Berita penangkapan Cohen baru muncul dan ramai menjadi perhatian media, beberapa bulan kemudian, saat sebuah radio, Sout al Arab menyiarkan berita yang menghebohkan ini kepada dunia Arab. Cohen sendiri harus menjalani penahanan dan penyiksaan saat interograsi. Sebelum berita ini muncul, sebenarnya aparat intelijen Mesir sudah mencurigai saat Cohen terlihat di perbatasan Suriah dan Israel bersama pejabat-pejabat Suriah. Sebagai ganjaran, Cohen pada 18 Mei 1965, disaksikan lebih dari 10.000 rakyat Suriah Eliahu Cohen digantung di tengah lapangan. Andai saja penyamaran Cohen tak terungkap, ia hampir dapat dipastikan akan menjadi Presiden Suriah.
Cohen yang digantung, dianggap sebagai pahlawan oleh rakyat Israel. Hingga saat ini mereka masih memperjuangkan agar tulang belulang Cohen bisa dipindahkan dari Suriah ke Israel. Tapi sampai hari ini juga pemerintahan Suriah tidak mengizinkannya.
Kerusakan yang dihasilkan oleh operasi Cohen ini sungguh luar biasa. Bukan saja pada ranah politik dan pertahanan, keamanan dan rahasia negara, tapi lebih jauh dari itu, Cohen telah berhasil menanamkan jiwa-jiwa korup dalam tubuh birokrasi dan militer di Suriah. Dan ini adalah kerusakaan yang bersifat laten, lebih bahaya dari sekadar serangan militer.
Kondisi yang sama, sedang melanda Indonesia. Korupsi dan penyelewengan kekuasaan, menjadi air bah yang besar dalam pusat politik Indonesia. Apakah ada tangan-tangan misterius yang bermain di belakang peristiwa-peristiwa korupsi?
____
# DAFTAR TUGAS
a: Periksa kesesuaian setiap pernyataan dengan teks tentang Eliahu Cohen: (i) Cohen digantung pada 18 Mei 1965 dan disaksikan lebih dari 10.000 rakyat Suriah; (ii) pemerintah Suriah sudah mengizinkan tulang belulang Cohen dipindahkan ke Israel; (iii) aparat intelijen Mesir sudah mencurigai Cohen sebelum berita penangkapannya muncul. Untuk masing-masing, jawab ya atau tidak dan kutip kata-kata penentunya dari teks.
b: Sambung teks tentang Eliahu Cohen mulai dari kalimat terakhirnya.
Data berikut merupakan bahan tersendiri yang tidak berhubungan dengan teks tentang Eliahu Cohen.
____
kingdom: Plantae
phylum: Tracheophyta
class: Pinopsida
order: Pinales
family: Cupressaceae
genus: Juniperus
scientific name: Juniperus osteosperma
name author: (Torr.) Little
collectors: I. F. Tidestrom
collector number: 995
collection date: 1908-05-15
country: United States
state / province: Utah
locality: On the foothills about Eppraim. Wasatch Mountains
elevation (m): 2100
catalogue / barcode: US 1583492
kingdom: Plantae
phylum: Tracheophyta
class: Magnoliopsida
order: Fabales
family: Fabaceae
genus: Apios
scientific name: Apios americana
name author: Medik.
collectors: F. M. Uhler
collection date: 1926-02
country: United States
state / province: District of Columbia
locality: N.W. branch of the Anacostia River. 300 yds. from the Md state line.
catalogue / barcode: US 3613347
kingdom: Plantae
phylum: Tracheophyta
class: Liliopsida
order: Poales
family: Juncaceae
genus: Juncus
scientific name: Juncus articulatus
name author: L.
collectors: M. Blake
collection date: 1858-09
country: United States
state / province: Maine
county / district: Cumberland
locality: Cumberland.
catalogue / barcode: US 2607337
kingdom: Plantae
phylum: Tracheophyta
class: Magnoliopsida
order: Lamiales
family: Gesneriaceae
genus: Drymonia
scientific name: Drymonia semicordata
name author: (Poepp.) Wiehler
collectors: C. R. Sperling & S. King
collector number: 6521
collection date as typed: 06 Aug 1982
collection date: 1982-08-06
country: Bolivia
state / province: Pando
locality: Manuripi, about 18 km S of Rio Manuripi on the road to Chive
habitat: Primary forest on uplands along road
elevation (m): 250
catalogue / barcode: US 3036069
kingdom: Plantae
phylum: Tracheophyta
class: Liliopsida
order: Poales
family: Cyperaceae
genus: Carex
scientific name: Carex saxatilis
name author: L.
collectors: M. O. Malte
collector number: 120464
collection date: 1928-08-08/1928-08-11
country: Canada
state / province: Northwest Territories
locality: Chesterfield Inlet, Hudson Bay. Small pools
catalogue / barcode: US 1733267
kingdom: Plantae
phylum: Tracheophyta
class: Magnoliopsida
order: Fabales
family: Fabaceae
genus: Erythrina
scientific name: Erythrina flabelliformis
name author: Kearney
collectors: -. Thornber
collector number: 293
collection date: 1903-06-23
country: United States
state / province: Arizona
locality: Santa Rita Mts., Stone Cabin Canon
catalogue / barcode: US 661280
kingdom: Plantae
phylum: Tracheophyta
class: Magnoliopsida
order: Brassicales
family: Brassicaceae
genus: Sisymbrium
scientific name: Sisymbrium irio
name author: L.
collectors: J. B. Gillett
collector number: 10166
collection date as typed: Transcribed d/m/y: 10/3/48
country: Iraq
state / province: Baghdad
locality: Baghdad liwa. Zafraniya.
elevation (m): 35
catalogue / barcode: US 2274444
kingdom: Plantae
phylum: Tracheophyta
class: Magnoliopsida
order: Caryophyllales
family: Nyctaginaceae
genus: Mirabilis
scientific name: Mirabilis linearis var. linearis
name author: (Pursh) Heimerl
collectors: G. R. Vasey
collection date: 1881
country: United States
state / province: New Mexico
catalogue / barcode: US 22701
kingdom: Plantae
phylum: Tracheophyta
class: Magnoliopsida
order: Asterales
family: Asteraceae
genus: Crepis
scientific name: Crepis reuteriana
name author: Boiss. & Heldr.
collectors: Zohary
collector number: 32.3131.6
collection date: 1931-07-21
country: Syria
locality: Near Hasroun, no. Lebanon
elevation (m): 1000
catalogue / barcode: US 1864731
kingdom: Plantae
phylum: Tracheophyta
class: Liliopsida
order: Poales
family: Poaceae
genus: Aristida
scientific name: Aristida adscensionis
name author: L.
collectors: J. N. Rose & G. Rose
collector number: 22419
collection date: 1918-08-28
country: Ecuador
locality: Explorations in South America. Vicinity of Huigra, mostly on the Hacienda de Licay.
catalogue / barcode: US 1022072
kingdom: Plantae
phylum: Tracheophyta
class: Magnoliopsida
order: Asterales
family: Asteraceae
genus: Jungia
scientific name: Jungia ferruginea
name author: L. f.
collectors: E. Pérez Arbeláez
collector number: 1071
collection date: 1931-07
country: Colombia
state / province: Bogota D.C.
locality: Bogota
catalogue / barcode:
____
# KUNCI JAWABAN
a:
(i) Ya: "Cohen pada 18 Mei 1965, disaksikan lebih dari 10.000 rakyat Suriah Eliahu Cohen digantung di tengah lapangan."
(ii) Tidak: "Tapi sampai hari ini juga pemerintahan Suriah tidak mengizinkannya."
(iii) Ya: "Sebelum berita ini muncul, sebenarnya aparat intelijen Mesir sudah mencurigai saat Cohen terlihat di perbatasan Suriah dan Israel bersama pejabat-pejabat Suriah."

b:
Dr Siti Fadilah Supari, mantan Menteri Kesehatan pada kabinet periode lalu, tahu benar apa jawaban dari pertanyaan ini. “Indonesia dihancurkan melalui sistem. Seharusnya sistem berpihak pada rakyat, tapi malah menyengsarakan dan menghancurkan pondasi negara. Semuanya sudah masuk dalam sektor kehidupan, entah itu masuk ke wilayah ekonomi, perdagangan, pendidikan, atau kesehatan. Dalam segi kesehatan saya sudah bersusah payah ternyata diubah semuanya melalui sistem neoliberalisme. Konspirasi dari sistem kenegaraan sudah terjadi lama sekali,” tandas Siti Fadilah Supari yang ditemui di sela-sela Kongres Kajian Zionisme Internasional, akhir Desember silam.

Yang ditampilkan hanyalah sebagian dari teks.